- **EXERCISE DETAILS**
From the policy reform text below, return verbatim the passage that opens with the words containing "HEALTHCARE REFORM" and closes with "system is unacceptable.".

*** TEXT UNDER STUDY ***

Strong Work Requirement
The most notable component of the 1996 welfare reform was a work requirement. Any welfare reform proposal should include strong work requirements. Last year in Maine, work requirements for childless, able-bodied adults without dependents caused an 80-percent reduction in that group's food stamp use.
Restore Federalism
The 1996 reform also froze nominal spending on TANF—a cap that remains in place today. Congress should aim to restore federalism in welfare policy by reducing the long-term federal footprint through real spending reductions and a nominal cap, allowing states to make decisions about how much revenue should be devoted to their welfare programs.
HEALTHCARE REFORM
According to Heritage's market research, a fresh start for health care reform "is overall one of the strongest issues on the conservative agenda" and offers "a significant ability to further increase identification with the conservative vision for America."
Pre-Obamacare Baselines
America's health care system prior to Obamacare was deeply flawed. Any conservative reform proposal should envision a smaller federal role than that which existed before Obamacare, with the goal of reducing overall healthcare costs rather than matching Obamacare's aspiration for universal coverage. At a bare minimum that means reverting back to the pre-Obamacare spending and tax baselines. Simply redirecting and rebranding bloated Obamacare spending towards a less bad system is unacceptable.
TAX REFORM
The current tax system is stifling opportunity for all Americans, not just corporations. Heritage market research finds that tax reform "is the most relevant issue of the conservative agenda." The conservative approach—fair and simple, reward work and savings, and eliminate loopholes for special interests—"is highly credible and recognized as a strong solution."
Ditch Neutrality
The beltway orthodoxy—tax reform should be revenue neutral, distributionally neutral, and conform with other liberal constructs—crippled Mitt Romney's ability to campaign on reform and stifled the most recent congressional effort to draft pro-growth reforms. With revenues as a percentage of GDP approaching Clinton-era levels, congressional reform efforts should reflect this emerging consensus on the right.

*** INFORMATION ***

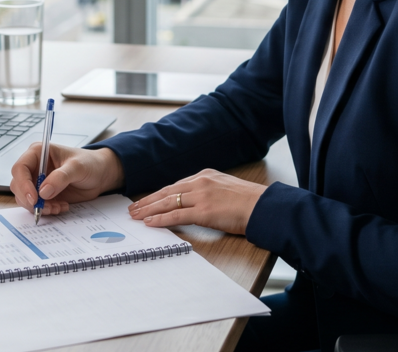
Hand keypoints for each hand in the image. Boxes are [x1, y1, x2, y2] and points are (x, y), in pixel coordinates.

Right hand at [10, 144, 124, 215]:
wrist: (100, 175)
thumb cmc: (90, 163)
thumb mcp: (78, 167)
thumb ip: (61, 177)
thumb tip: (43, 191)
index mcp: (38, 153)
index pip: (20, 168)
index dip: (23, 184)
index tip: (34, 198)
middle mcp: (34, 167)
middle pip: (18, 185)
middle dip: (30, 199)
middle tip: (44, 208)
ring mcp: (38, 182)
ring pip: (25, 198)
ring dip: (39, 207)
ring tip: (57, 207)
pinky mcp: (44, 195)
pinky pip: (37, 206)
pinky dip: (47, 210)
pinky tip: (62, 207)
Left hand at [128, 169, 266, 234]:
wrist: (264, 207)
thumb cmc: (250, 202)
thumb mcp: (227, 189)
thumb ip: (210, 192)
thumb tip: (198, 203)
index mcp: (206, 175)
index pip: (176, 185)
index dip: (160, 194)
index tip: (148, 199)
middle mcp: (201, 182)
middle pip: (167, 192)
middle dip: (148, 200)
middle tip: (134, 208)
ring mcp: (201, 196)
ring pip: (168, 202)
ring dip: (149, 209)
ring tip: (136, 215)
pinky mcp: (203, 211)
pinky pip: (176, 216)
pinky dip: (160, 219)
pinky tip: (150, 223)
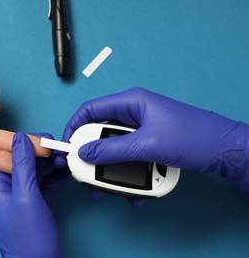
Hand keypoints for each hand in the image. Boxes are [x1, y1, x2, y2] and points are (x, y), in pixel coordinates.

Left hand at [0, 133, 62, 257]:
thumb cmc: (28, 239)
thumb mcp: (26, 196)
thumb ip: (23, 165)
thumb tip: (20, 137)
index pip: (12, 154)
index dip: (31, 145)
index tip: (49, 141)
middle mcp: (9, 188)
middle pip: (27, 160)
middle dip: (46, 154)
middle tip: (63, 151)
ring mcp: (23, 195)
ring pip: (39, 170)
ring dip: (53, 164)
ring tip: (68, 161)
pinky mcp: (37, 201)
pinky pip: (46, 181)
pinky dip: (57, 176)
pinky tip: (68, 172)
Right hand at [63, 87, 248, 193]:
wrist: (226, 150)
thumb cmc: (192, 137)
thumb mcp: (147, 145)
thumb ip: (112, 150)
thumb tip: (83, 153)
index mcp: (131, 102)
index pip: (91, 109)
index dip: (75, 126)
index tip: (68, 147)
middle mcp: (134, 113)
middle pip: (101, 132)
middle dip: (93, 155)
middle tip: (87, 174)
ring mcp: (142, 129)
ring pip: (115, 148)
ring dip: (111, 169)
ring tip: (111, 189)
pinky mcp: (150, 143)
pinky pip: (130, 157)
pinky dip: (129, 173)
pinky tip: (135, 190)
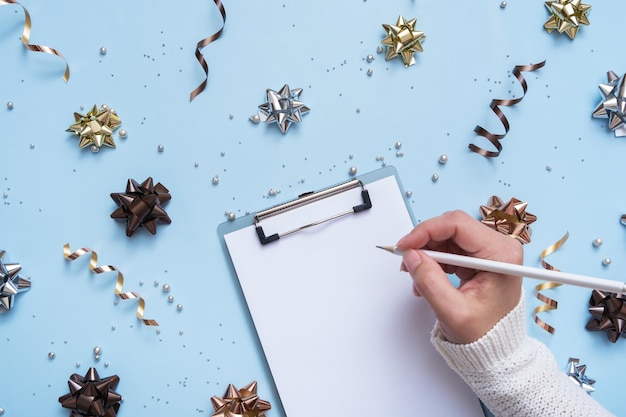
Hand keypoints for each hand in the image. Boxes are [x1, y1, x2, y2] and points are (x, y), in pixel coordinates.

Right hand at [396, 210, 522, 343]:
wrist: (495, 349)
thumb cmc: (485, 334)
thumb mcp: (452, 312)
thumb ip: (430, 282)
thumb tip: (411, 256)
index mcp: (501, 255)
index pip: (458, 224)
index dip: (426, 230)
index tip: (405, 245)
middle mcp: (499, 247)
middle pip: (452, 227)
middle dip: (424, 242)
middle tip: (406, 259)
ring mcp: (490, 250)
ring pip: (448, 235)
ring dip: (427, 252)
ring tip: (417, 276)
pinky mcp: (480, 256)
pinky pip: (450, 246)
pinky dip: (434, 259)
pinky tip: (428, 276)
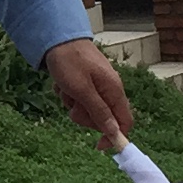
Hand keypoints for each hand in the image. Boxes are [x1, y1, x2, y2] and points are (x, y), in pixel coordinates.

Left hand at [46, 36, 134, 152]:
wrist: (56, 37)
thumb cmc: (70, 62)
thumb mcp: (82, 90)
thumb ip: (100, 112)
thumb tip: (115, 133)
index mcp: (114, 91)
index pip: (125, 122)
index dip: (114, 136)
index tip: (97, 145)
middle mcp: (109, 89)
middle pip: (104, 118)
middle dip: (85, 116)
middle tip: (73, 106)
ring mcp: (97, 85)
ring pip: (88, 109)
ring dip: (73, 104)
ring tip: (65, 90)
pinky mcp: (86, 81)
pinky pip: (78, 98)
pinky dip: (68, 94)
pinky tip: (61, 84)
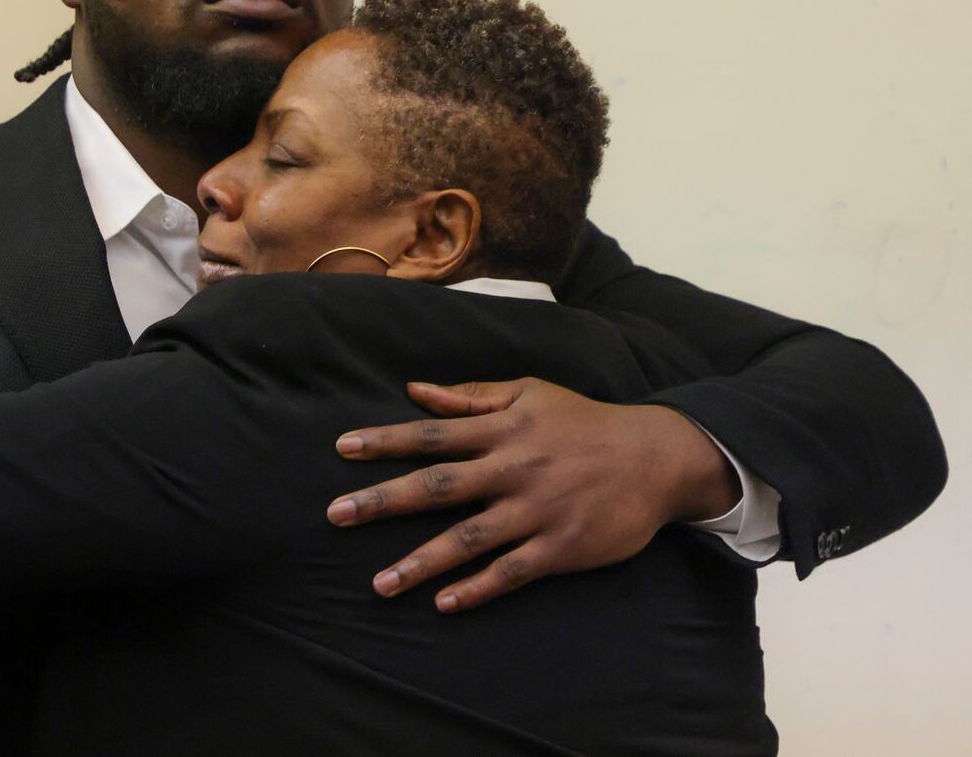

***

- **TASK RESULT**
HEALTHCARE REFORM
According to Heritage's market research, a fresh start for health care reform "is overall one of the strongest issues on the conservative agenda" and offers "a significant ability to further increase identification with the conservative vision for America."
Pre-Obamacare Baselines
America's health care system prior to Obamacare was deeply flawed. Any conservative reform proposal should envision a smaller federal role than that which existed before Obamacare, with the goal of reducing overall healthcare costs rather than matching Obamacare's aspiration for universal coverage. At a bare minimum that means reverting back to the pre-Obamacare spending and tax baselines. Simply redirecting and rebranding bloated Obamacare spending towards a less bad system is unacceptable.